— Action item —
Set down every record below exactly as it stands, with the pictures omitted.

— Records for processing —
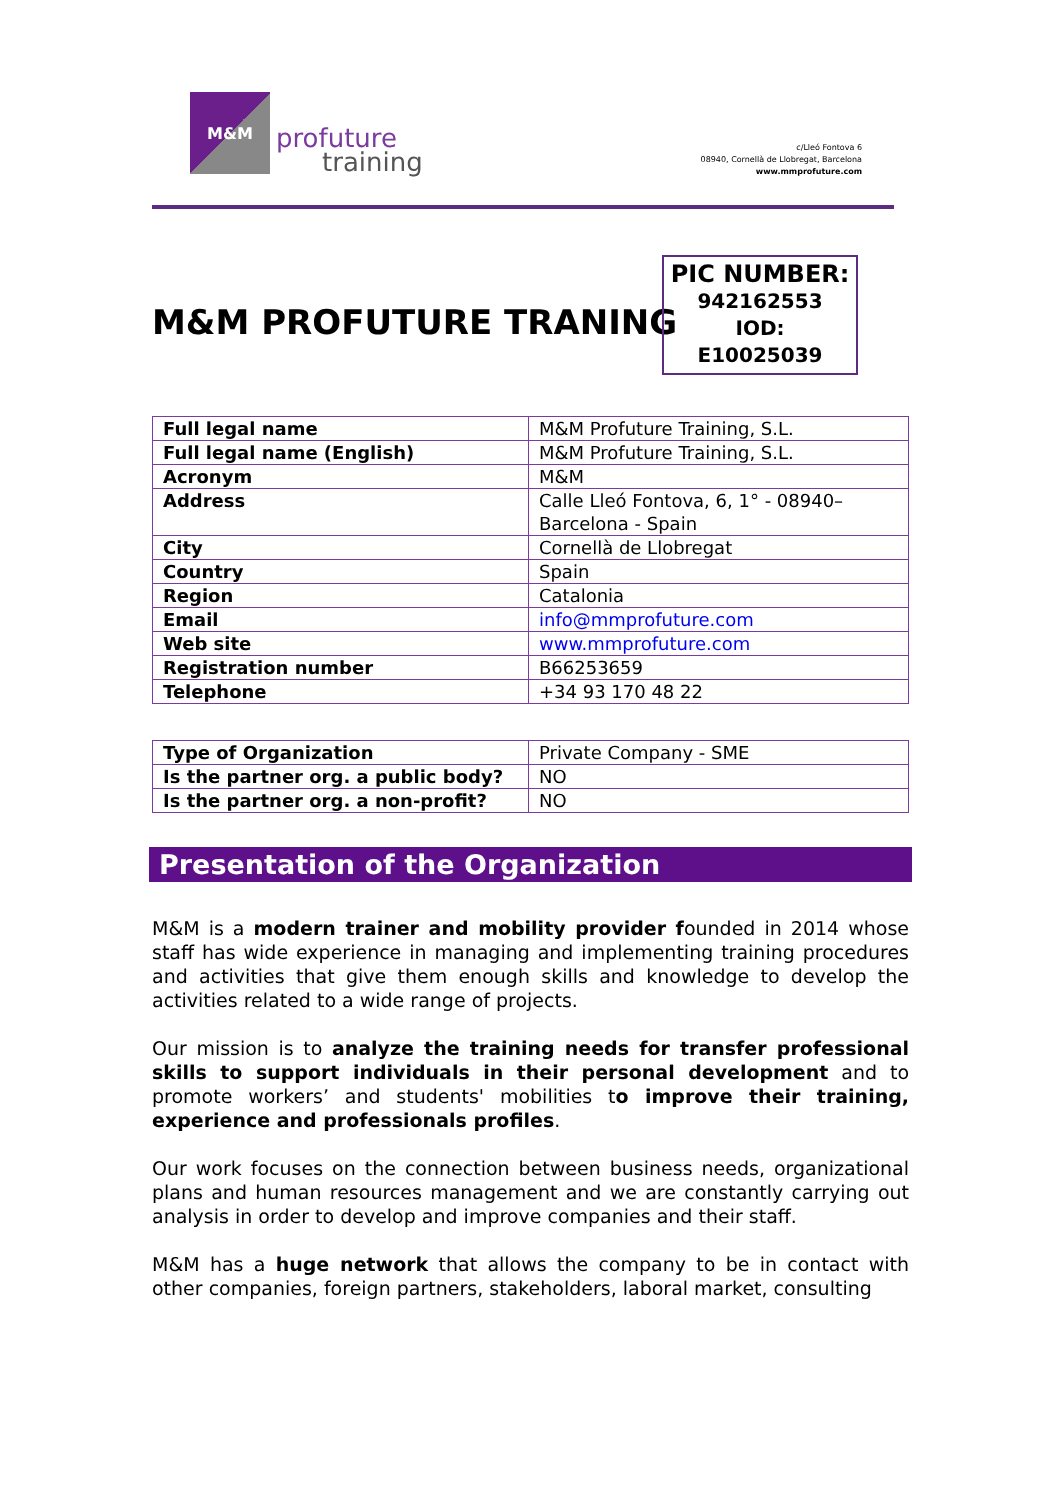M&M
profuture
training
c/Lleó Fontova 6
08940, Cornellà de Llobregat, Barcelona
www.mmprofuture.com
M&M PROFUTURE TRANING
PIC NUMBER:
942162553
IOD:
E10025039
| Full legal name | M&M Profuture Training, S.L. |
| Full legal name (English) | M&M Profuture Training, S.L. |
| Acronym | M&M |
| Address | Calle Lleó Fontova, 6, 1° - 08940– Barcelona - Spain |
| City | Cornellà de Llobregat |
| Country | Spain |
| Region | Catalonia |
| Email | info@mmprofuture.com |
| Web site | www.mmprofuture.com |
| Registration number | B66253659 |
| Telephone | +34 93 170 48 22 |
| Type of Organization | Private Company - SME |
| Is the partner org. a public body? | NO |
| Is the partner org. a non-profit? | NO |
Presentation of the Organization
M&M is a modern trainer and mobility provider founded in 2014 whose staff has wide experience in managing and implementing training procedures and activities that give them enough skills and knowledge to develop the activities related to a wide range of projects.
Our mission is to analyze the training needs for transfer professional skills to support individuals in their personal development and to promote workers’ and students' mobilities to improve their training, experience and professionals profiles.
Our work focuses on the connection between business needs, organizational plans and human resources management and we are constantly carrying out analysis in order to develop and improve companies and their staff.
M&M has a huge network that allows the company to be in contact with other companies, foreign partners, stakeholders, laboral market, consulting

— Final answer —
M&M
profuture
training
c/Lleó Fontova 6
08940, Cornellà de Llobregat, Barcelona
www.mmprofuture.com
M&M PROFUTURE TRANING
PIC NUMBER:
942162553
IOD:
E10025039
| Full legal name | M&M Profuture Training, S.L. |
| Full legal name (English) | M&M Profuture Training, S.L. |
| Acronym | M&M |
| Address | Calle Lleó Fontova, 6, 1° - 08940– Barcelona - Spain |
| City | Cornellà de Llobregat |
| Country | Spain |
| Region | Catalonia |
| Email | info@mmprofuture.com |
| Web site | www.mmprofuture.com |
| Registration number | B66253659 |
| Telephone | +34 93 170 48 22 |
| Type of Organization | Private Company - SME |
| Is the partner org. a public body? | NO |
| Is the partner org. a non-profit? | NO |
Presentation of the Organization
M&M is a modern trainer and mobility provider founded in 2014 whose staff has wide experience in managing and implementing training procedures and activities that give them enough skills and knowledge to develop the activities related to a wide range of projects.
Our mission is to analyze the training needs for transfer professional skills to support individuals in their personal development and to promote workers’ and students' mobilities to improve their training, experience and professionals profiles.
Our work focuses on the connection between business needs, organizational plans and human resources management and we are constantly carrying out analysis in order to develop and improve companies and their staff.
M&M has a huge network that allows the company to be in contact with other companies, foreign partners, stakeholders, laboral market, consulting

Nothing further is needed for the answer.